[Opening Record set section]

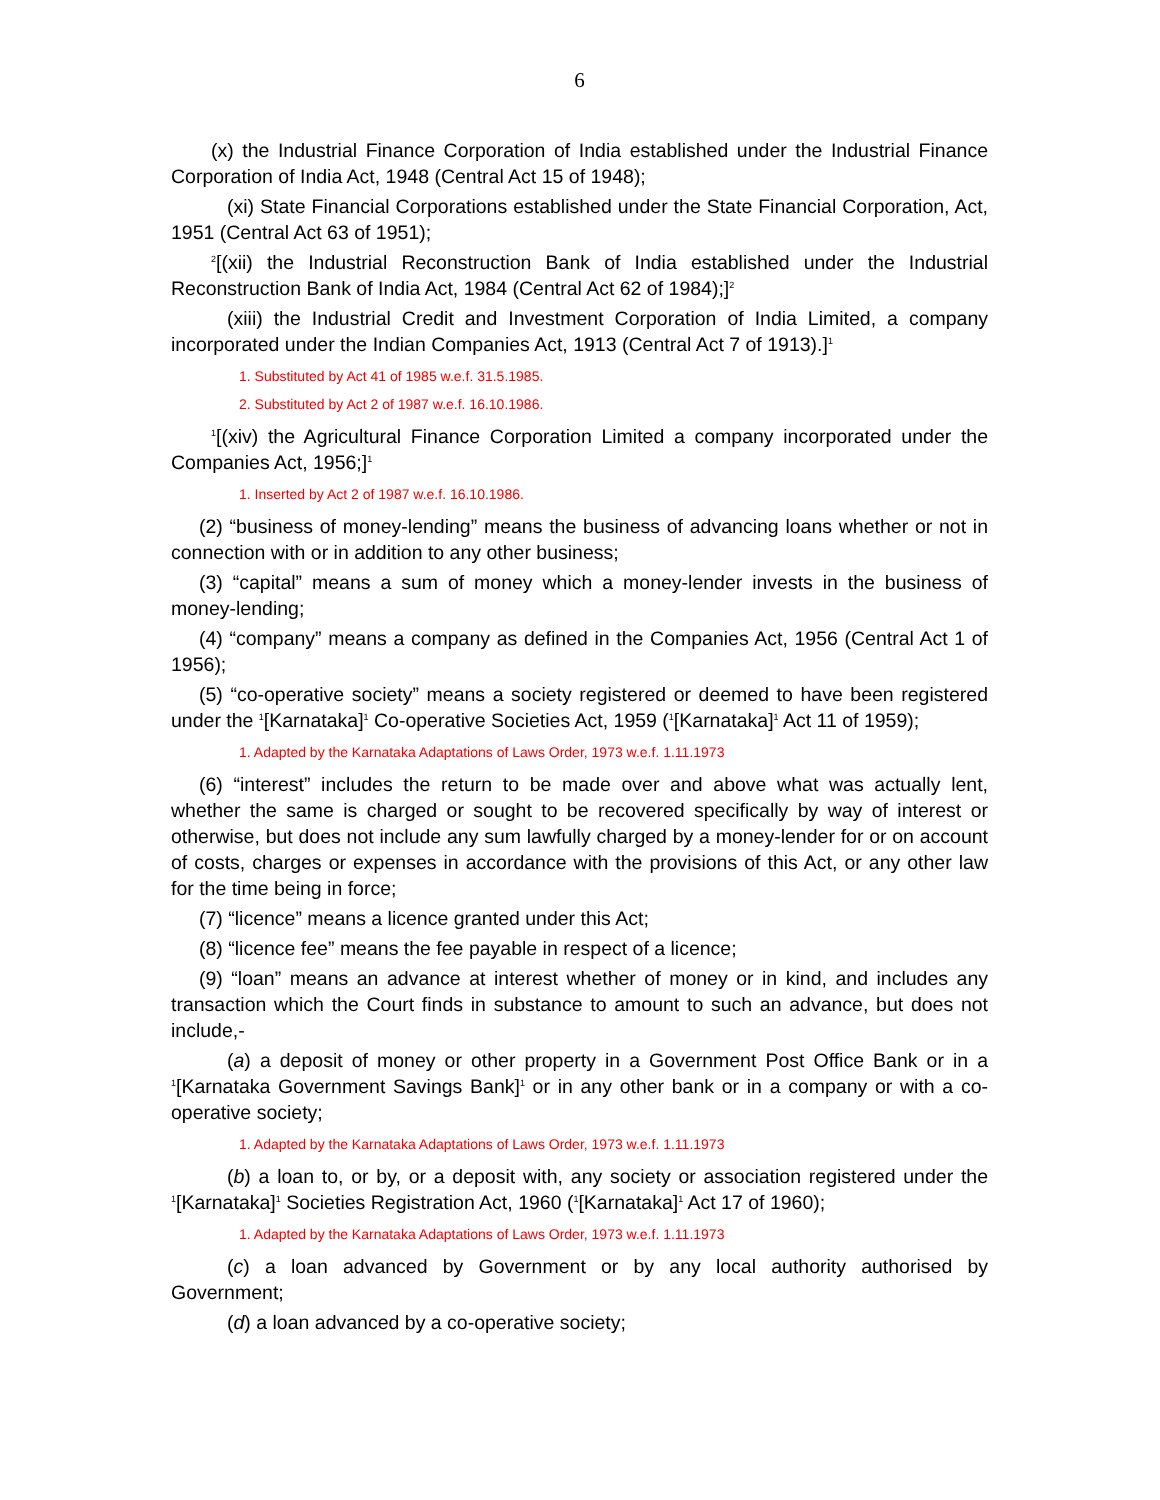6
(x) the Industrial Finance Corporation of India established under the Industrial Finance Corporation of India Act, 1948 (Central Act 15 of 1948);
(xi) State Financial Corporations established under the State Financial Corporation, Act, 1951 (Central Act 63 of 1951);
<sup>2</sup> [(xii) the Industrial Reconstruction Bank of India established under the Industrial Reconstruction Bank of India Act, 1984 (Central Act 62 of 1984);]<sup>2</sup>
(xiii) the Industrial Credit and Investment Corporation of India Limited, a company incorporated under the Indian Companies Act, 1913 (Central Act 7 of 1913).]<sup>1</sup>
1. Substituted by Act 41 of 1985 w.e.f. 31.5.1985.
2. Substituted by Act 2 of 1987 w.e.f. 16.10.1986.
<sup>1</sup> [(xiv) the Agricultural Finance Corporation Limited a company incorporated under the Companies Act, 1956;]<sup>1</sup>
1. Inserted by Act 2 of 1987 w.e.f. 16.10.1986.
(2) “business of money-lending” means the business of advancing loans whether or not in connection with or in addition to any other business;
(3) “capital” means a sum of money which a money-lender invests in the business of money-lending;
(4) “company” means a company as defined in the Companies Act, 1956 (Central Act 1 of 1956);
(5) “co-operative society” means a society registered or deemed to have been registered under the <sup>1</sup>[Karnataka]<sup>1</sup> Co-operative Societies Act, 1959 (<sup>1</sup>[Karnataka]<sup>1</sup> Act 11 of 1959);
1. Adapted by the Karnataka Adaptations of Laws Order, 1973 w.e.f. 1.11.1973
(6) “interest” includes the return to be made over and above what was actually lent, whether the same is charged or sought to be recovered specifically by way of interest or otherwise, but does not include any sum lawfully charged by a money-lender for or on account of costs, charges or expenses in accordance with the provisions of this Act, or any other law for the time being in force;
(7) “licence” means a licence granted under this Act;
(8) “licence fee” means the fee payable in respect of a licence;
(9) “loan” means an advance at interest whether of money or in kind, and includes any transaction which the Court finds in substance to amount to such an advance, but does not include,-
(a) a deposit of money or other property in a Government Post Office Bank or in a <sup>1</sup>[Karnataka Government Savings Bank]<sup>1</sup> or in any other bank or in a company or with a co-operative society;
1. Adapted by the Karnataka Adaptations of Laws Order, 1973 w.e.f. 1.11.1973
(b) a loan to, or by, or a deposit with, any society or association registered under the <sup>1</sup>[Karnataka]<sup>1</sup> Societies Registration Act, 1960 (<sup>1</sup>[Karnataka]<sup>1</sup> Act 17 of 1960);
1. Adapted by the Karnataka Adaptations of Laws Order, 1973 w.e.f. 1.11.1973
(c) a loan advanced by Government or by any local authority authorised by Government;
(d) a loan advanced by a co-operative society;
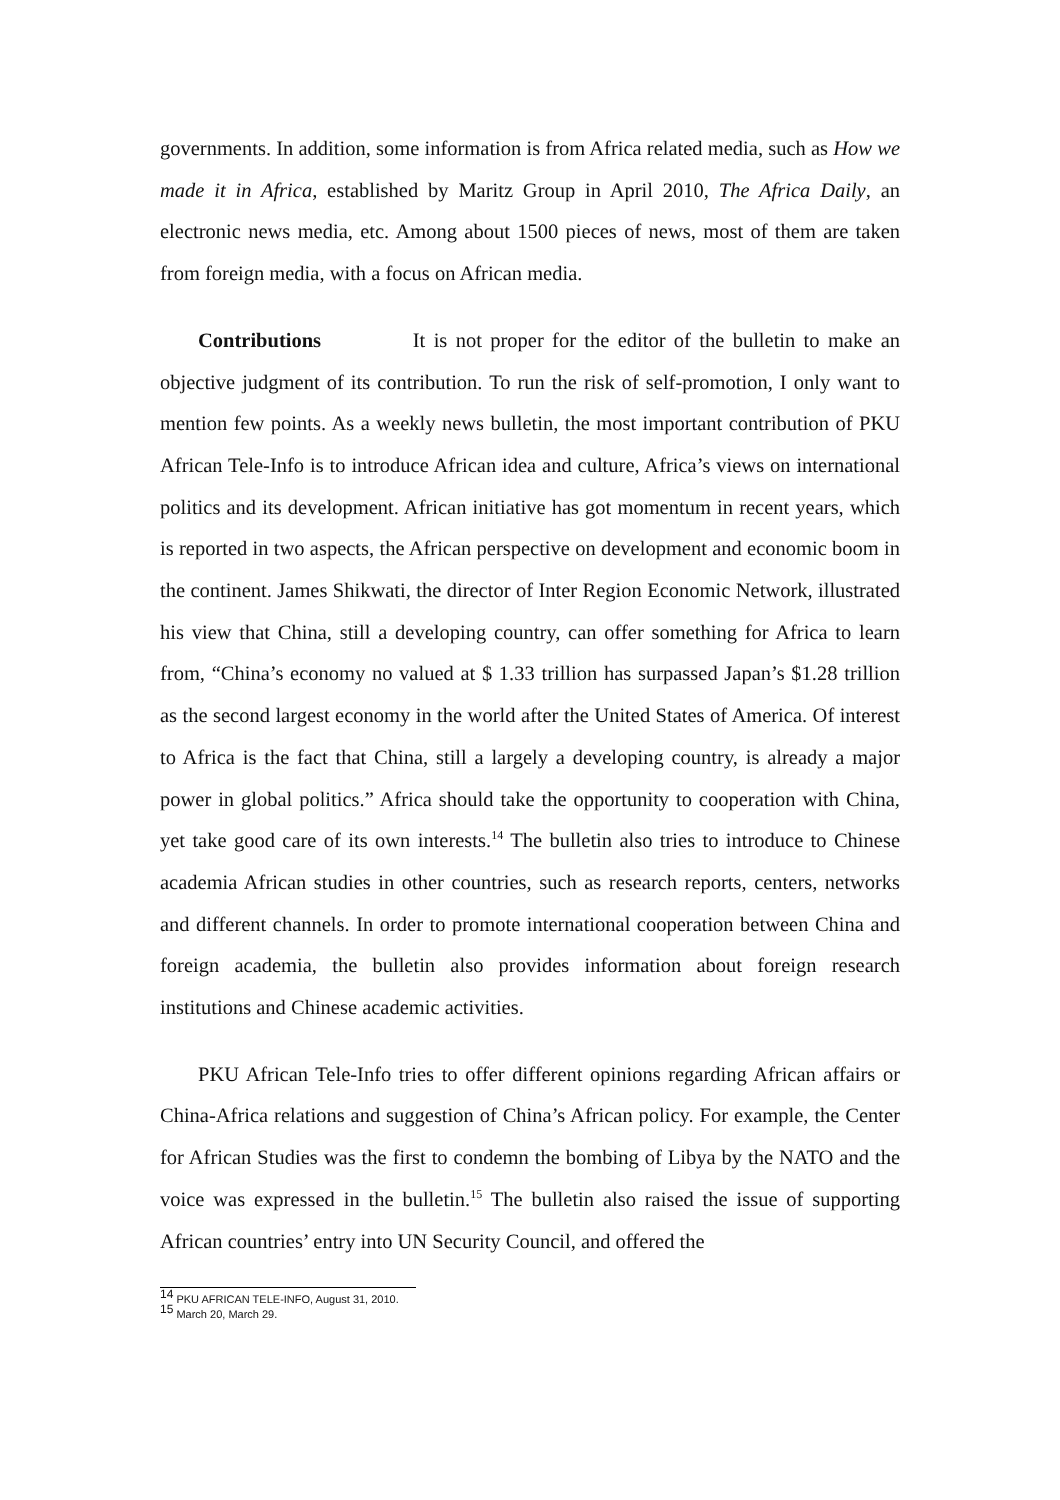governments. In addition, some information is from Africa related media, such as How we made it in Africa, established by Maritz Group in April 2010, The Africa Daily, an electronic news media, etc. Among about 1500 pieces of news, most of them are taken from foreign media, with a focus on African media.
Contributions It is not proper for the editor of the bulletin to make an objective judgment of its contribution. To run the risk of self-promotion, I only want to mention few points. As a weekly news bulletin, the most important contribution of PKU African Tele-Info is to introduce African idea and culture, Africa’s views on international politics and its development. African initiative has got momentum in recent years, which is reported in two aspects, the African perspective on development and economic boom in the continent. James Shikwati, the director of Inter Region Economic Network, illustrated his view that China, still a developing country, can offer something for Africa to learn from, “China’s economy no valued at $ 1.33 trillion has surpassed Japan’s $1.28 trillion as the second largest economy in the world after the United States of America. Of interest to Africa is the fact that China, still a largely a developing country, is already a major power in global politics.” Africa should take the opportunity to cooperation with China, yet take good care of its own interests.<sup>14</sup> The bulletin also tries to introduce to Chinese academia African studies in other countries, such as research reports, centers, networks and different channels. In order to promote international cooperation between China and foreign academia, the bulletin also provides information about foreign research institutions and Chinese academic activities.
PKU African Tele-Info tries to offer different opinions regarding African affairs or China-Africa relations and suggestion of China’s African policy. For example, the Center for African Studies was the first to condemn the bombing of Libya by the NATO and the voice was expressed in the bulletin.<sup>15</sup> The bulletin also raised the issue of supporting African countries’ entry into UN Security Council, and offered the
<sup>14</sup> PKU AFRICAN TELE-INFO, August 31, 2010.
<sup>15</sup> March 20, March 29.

[Closing Record set section]

- **Your goal**: In the listing above, the lines from the one containing "<sup>2</sup> [(xii) the" through the one containing "2. Substituted by" must be set down exactly, with no other lines.

- **Task answer**:
<sup>2</sup> [(xii) the Industrial Reconstruction Bank of India established under the Industrial Reconstruction Bank of India Act, 1984 (Central Act 62 of 1984);]<sup>2</sup>
(xiii) the Industrial Credit and Investment Corporation of India Limited, a company incorporated under the Indian Companies Act, 1913 (Central Act 7 of 1913).]<sup>1</sup>
1. Substituted by Act 41 of 1985 w.e.f. 31.5.1985.
2. Substituted by Act 2 of 1987 w.e.f. 16.10.1986.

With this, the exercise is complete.